Las Vegas Man, Clyde Edward Austin Pleads Guilty To Unemployment Benefits Fraud Scheme
A Las Vegas man pleaded guilty today to participating in a scheme to fraudulently obtain nearly $70,000 in unemployment benefits issued by the State of Massachusetts’s Employment Security Department (ESD).
Clyde Edward Austin, 64, pleaded guilty to one count of wire fraud. U.S. District Judge Mahan scheduled sentencing for October 21, 2022.
From April 2020 to June 2020, Austin fraudulently submitted ESD applications for at least 11 people —without those persons’ consent. As part of the scheme, Austin and another person agreed to use Austin’s two bank accounts in Nevada to receive the fraudulent unemployment benefits. In total, the ESD transferred approximately $68,579 in benefits for the fraudulent claims.
At sentencing, Austin faces a statutory maximum penalty of 20 years in prison, a term of supervised release, and a fine.
U.S. Attorney Jason M. Frierson for the District of Nevada and Special Agent in Charge Karon Ransom for the U.S. Secret Service made the announcement.
This case was investigated by the U.S. Secret Service. Assistant U.S. Attorney Daniel R. Schiess is prosecuting the case.
On May 17, 2021, the Attorney General established the COVID-19 Fraud Enforcement Task Force to marshal the resources of the Department of Justice in partnership with agencies across government to enhance efforts to combat and prevent pandemic-related fraud.

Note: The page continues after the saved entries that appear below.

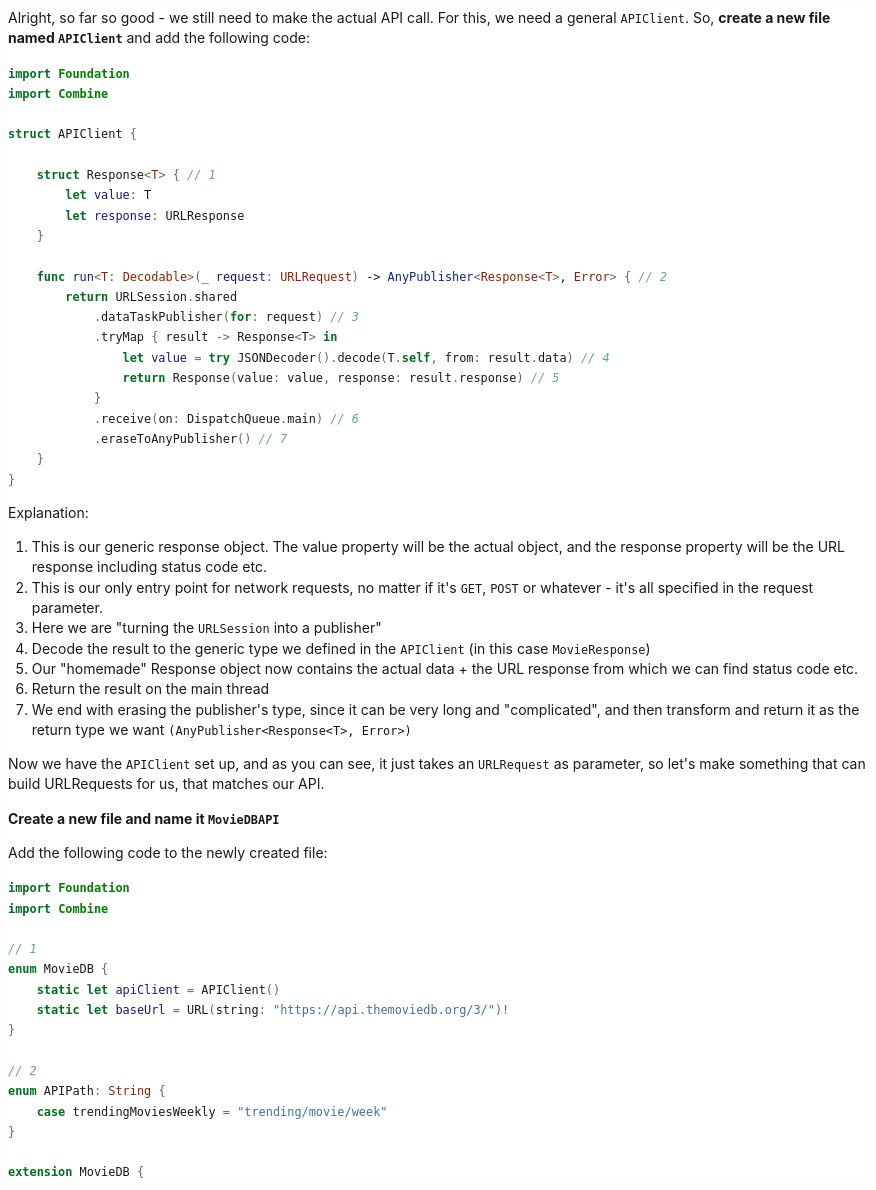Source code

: Alright, so far so good - we still need to make the actual API call. For this, we need a general `APIClient`.
So, **create a new file named `APIClient`** and add the following code:

```swift
import Foundation
import Combine

struct APIClient {

    struct Response<T> { // 1
        let value: T
        let response: URLResponse
    }

    func run<T: Decodable>(_ request: URLRequest) -> AnyPublisher<Response<T>, Error> { // 2
        return URLSession.shared
            .dataTaskPublisher(for: request) // 3
            .tryMap { result -> Response<T> in
                let value = try JSONDecoder().decode(T.self, from: result.data) // 4
                return Response(value: value, response: result.response) // 5
            }
            .receive(on: DispatchQueue.main) // 6
            .eraseToAnyPublisher() // 7
    }
}
```

Explanation:

1. This is our generic response object. The value property will be the actual object, and the response property will be the URL response including status code etc.
2. This is our only entry point for network requests, no matter if it's `GET`, `POST` or whatever - it's all specified in the request parameter.
3. Here we are "turning the `URLSession` into a publisher"
4. Decode the result to the generic type we defined in the `APIClient` (in this case `MovieResponse`)
5. Our "homemade" Response object now contains the actual data + the URL response from which we can find status code etc.
6. Return the result on the main thread
7. We end with erasing the publisher's type, since it can be very long and "complicated", and then transform and return it as the return type we want `(AnyPublisher<Response<T>, Error>)`

Now we have the `APIClient` set up, and as you can see, it just takes an `URLRequest` as parameter, so let's make something that can build URLRequests for us, that matches our API.

**Create a new file and name it `MovieDBAPI`**

Add the following code to the newly created file:

```swift
import Foundation
import Combine

// 1
enum MovieDB {
    static let apiClient = APIClient()
    static let baseUrl = URL(string: "https://api.themoviedb.org/3/")!
}

// 2
enum APIPath: String {
    case trendingMoviesWeekly = "trending/movie/week"
}

extension MovieDB {

```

The Task Force bolsters efforts to investigate and prosecute the most culpable domestic and international criminal actors and assists agencies tasked with administering relief programs to prevent fraud by, among other methods, augmenting and incorporating existing coordination mechanisms, identifying resources and techniques to uncover fraudulent actors and their schemes, and sharing and harnessing information and insights gained from prior enforcement efforts.